🤖 AI Summary
This work addresses the high computational cost and poor cross-dataset generalization of existing methods for nuclei segmentation in histopathology images, which hinder their practical deployment. The authors propose a prompt-free, lightweight adaptation framework for the Segment Anything Model (SAM), wherein the original SAM encoder is frozen and only a 4.1M-parameter Low-Rank Adaptation (LoRA) module is fine-tuned.
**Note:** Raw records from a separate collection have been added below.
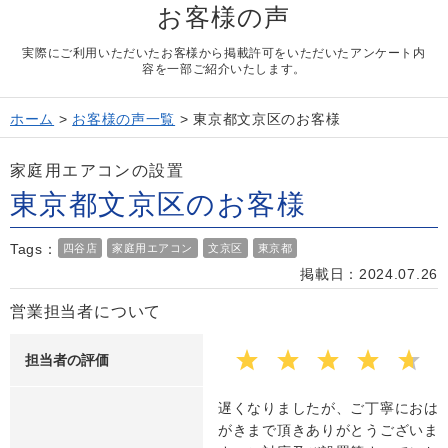
お客様の声
Question
お問い合わせ
実際にご利用いただいたお客様から掲載許可をいただいたアンケート内
Contact us
容を一部ご紹介いたします。
電話問い合わせはこちら
Call a store
ホーム
>
お客様の声一覧
>
東京都文京区のお客様
無料見積り依頼はこちら
Estimate request
家庭用エアコンの設置
東京都文京区のお客様
Tags：
四谷店
家庭用エアコン
文京区
東京都
掲載日：2024.07.26
営業担当者について
担当者の評価
遅くなりましたが、ご丁寧におは
がきまで頂きありがとうございま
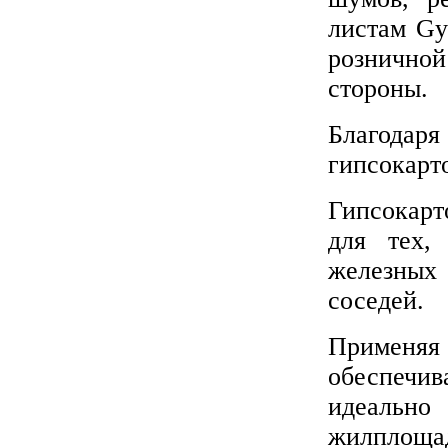
листам Gy
розничной
стороны.
Благода
гипсокарт
Гипсокар
для тех,
железных
соседей.
Применяя 
обеспечив
идеально
жилплощад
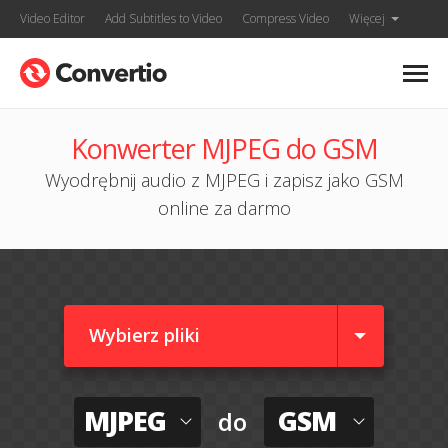
Video Editor
Add Subtitles to Video
Compress Video
Więcej
Konwerter MJPEG do GSM
Wyodrębnij audio z MJPEG i zapisz jako GSM
online za darmo
Wybierz pliki
MJPEG
GSM
do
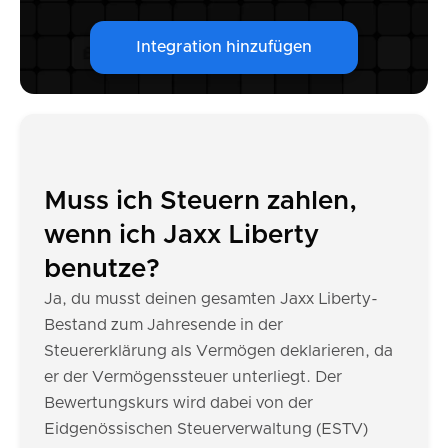
Integration hinzufügen
Muss ich Steuern zahlen,
wenn ich Jaxx Liberty
benutze?
Ja, du musst deinen gesamten Jaxx Liberty-
Bestand zum Jahresende in der
Steuererklärung als Vermögen deklarieren, da
er der Vermögenssteuer unterliegt. Der
Bewertungskurs wird dabei von der
Eidgenössischen Steuerverwaltung (ESTV)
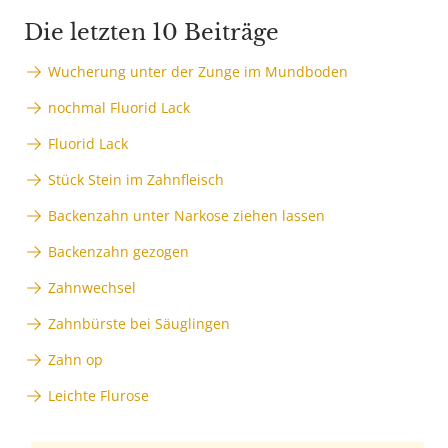
Die letzten 10 Beiträge
Wucherung unter der Zunge im Mundboden
nochmal Fluorid Lack
Fluorid Lack
Stück Stein im Zahnfleisch
Backenzahn unter Narkose ziehen lassen
Backenzahn gezogen
Zahnwechsel
Zahnbürste bei Säuglingen
Zahn op
Leichte Flurose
By integrating multi-level feature fusion and a residual decoder architecture, the method achieves both efficiency and high segmentation accuracy. Evaluated on three benchmarks—TNBC, MoNuSeg, and PanNuke—it attains state-of-the-art performance, marking the first successful realization of a low-overhead, highly generalizable, prompt-free SAM adaptation that balances effectiveness with practical utility.
📝 Abstract
Histopathology nuclei segmentation is crucial for quantitative tissue analysis and cancer diagnosis. Although existing segmentation methods have achieved strong performance, they are often computationally heavy and show limited generalization across datasets, which constrains their practical deployment. Recent SAM-based approaches have shown great potential in general and medical imaging, but typically rely on prompt guidance or complex decoders, making them less suitable for histopathology images with dense nuclei and heterogeneous appearances. We propose a prompt-free and lightweight SAM adaptation that leverages multi-level encoder features and residual decoding for accurate and efficient nuclei segmentation. The framework fine-tunes only LoRA modules within the frozen SAM encoder, requiring just 4.1M trainable parameters. Experiments on three benchmark datasets TNBC, MoNuSeg, and PanNuke demonstrate state-of-the-art performance and strong cross-dataset generalization, highlighting the effectiveness and practicality of the proposed framework for histopathology applications.